Idea is to ETL the serialized models on a schedule basis from one
application to another. War/Jar approach is another way of doing, but it
needs shipping jars + the metadata around them by ETL.


We use Oracle DB for this & it is getting a bit messy uploading these via
SQLLoader to DB. Am looking for simpler options :)

Thanks


On Sun, Mar 31, 2013 at 6:41 PM, Suneel Marthi <su...@yahoo.com>wrote:

> Why would you want to do that?  Isn't it easier to just package the model
> into your application war/jar and read the same a s ResourceStream as
> opposed to what you are proposing?
>
>
>
> ________________________________
>  From: Arun Avanathan <ar...@gmail.com>
> To: dev@mahout.apache.org
> Sent: Sunday, March 31, 2013 8:04 PM
> Subject: ModelSerializer.writeToJson()
>
> All,
>
> I'm new to Mahout. So please bear with my dumb question.
>
> In 0.4 we had writeToJson() method, but I don't see it in 0.7 version. Is
> there a way to serialize Models in json format? Idea is to store them in
> Database & rebuild the models when the application server comes up.
>
> Thanks
> Arun
>

Re: ModelSerializer.writeToJson()

Posted by Suneel Marthi <su...@yahoo.com>.
Why would you want to do that?  Isn't it easier to just package the model into your application war/jar and read the same a s ResourceStream as opposed to what you are proposing?

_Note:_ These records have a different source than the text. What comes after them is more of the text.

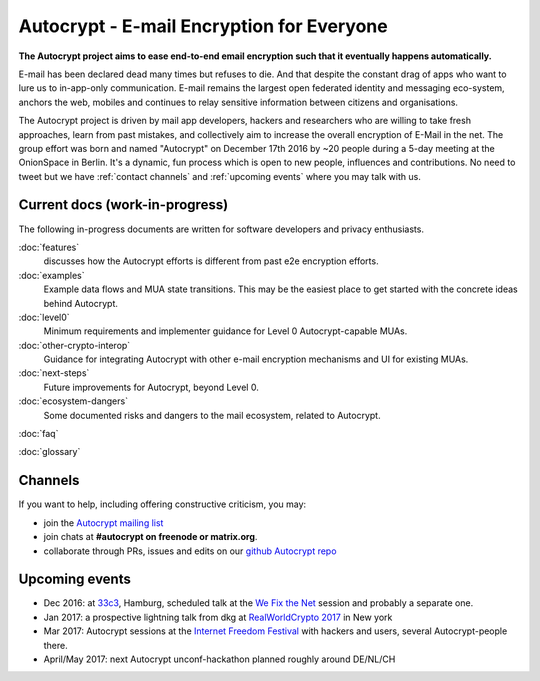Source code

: Autocrypt - E-mail Encryption for Everyone
==========================================

**The Autocrypt project aims to ease end-to-end email encryption 
such that it eventually happens automatically.**

E-mail has been declared dead many times but refuses to die.  And that 
despite the constant drag of apps who want to lure us to
in-app-only communication.  E-mail remains the largest open federated 
identity and messaging eco-system, anchors the web, mobiles and continues 
to relay sensitive information between citizens and organisations. 

The Autocrypt project is driven by mail app developers, hackers 
and researchers who are willing to take fresh approaches, learn from
past mistakes, and collectively aim to increase the overall encryption
of E-Mail in the net.  The group effort was born and named "Autocrypt"
on December 17th 2016 by ~20 people during a 5-day meeting at the 
OnionSpace in Berlin. It's a dynamic, fun process which is open to 
new people, influences and contributions. No need to tweet but
we have :ref:`contact channels` and :ref:`upcoming events`
where you may talk with us.


Current docs (work-in-progress)
-------------------------------

The following in-progress documents are written for software developers
and privacy enthusiasts.

:doc:`features`
     discusses how the Autocrypt efforts is different from past 
     e2e encryption efforts.

:doc:`examples`
     Example data flows and MUA state transitions.  This may be the
     easiest place to get started with the concrete ideas behind Autocrypt.

:doc:`level0`
     Minimum requirements and implementer guidance for Level 0
     Autocrypt-capable MUAs.

:doc:`other-crypto-interop`
     Guidance for integrating Autocrypt with other e-mail encryption mechanisms
     and UI for existing MUAs.

:doc:`next-steps`
     Future improvements for Autocrypt, beyond Level 0.

:doc:`ecosystem-dangers`
     Some documented risks and dangers to the mail ecosystem,
     related to Autocrypt.

:doc:`faq`

:doc:`glossary`

.. _`contact channels`:

Channels
--------

If you want to help, including offering constructive criticism, 
you may:

- join the `Autocrypt mailing list`_

- join chats at **#autocrypt on freenode or matrix.org**.

- collaborate through PRs, issues and edits on our
  `github Autocrypt repo`_

.. _`Autocrypt mailing list`: https://lists.mayfirst.org/mailman/listinfo/autocrypt

.. _`github Autocrypt repo`: https://github.com/autocrypt/autocrypt

.. _`upcoming events`:

Upcoming events
----------------

- Dec 2016: at `33c3`_, Hamburg, scheduled talk at the 
  `We Fix the Net`_ session and probably a separate one.

- Jan 2017: a prospective lightning talk from dkg at 
  `RealWorldCrypto 2017`_ in New york

- Mar 2017: Autocrypt sessions at the `Internet Freedom Festival`_
  with hackers and users, several Autocrypt-people there.

- April/May 2017: next Autocrypt unconf-hackathon planned roughly
  around DE/NL/CH

.. _`33c3`: https://events.ccc.de/congress/2016/wiki/Main_Page

.. _`We Fix the Net`: https://events.ccc.de/congress/2016/wiki/Session:We_Fix_the_Net
  
.. _`RealWorldCrypto 2017`: http://www.realworldcrypto.com/rwc2017

.. _`Internet Freedom Festival`: https://internetfreedomfestival.org/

________________________________
 From: Arun Avanathan <ar...@gmail.com>
To: dev@mahout.apache.org 
Sent: Sunday, March 31, 2013 8:04 PM
Subject: ModelSerializer.writeToJson()
 
All,

I'm new to Mahout. So please bear with my dumb question.

In 0.4 we had writeToJson() method, but I don't see it in 0.7 version. Is
there a way to serialize Models in json format? Idea is to store them in
Database & rebuild the models when the application server comes up.

Thanks
Arun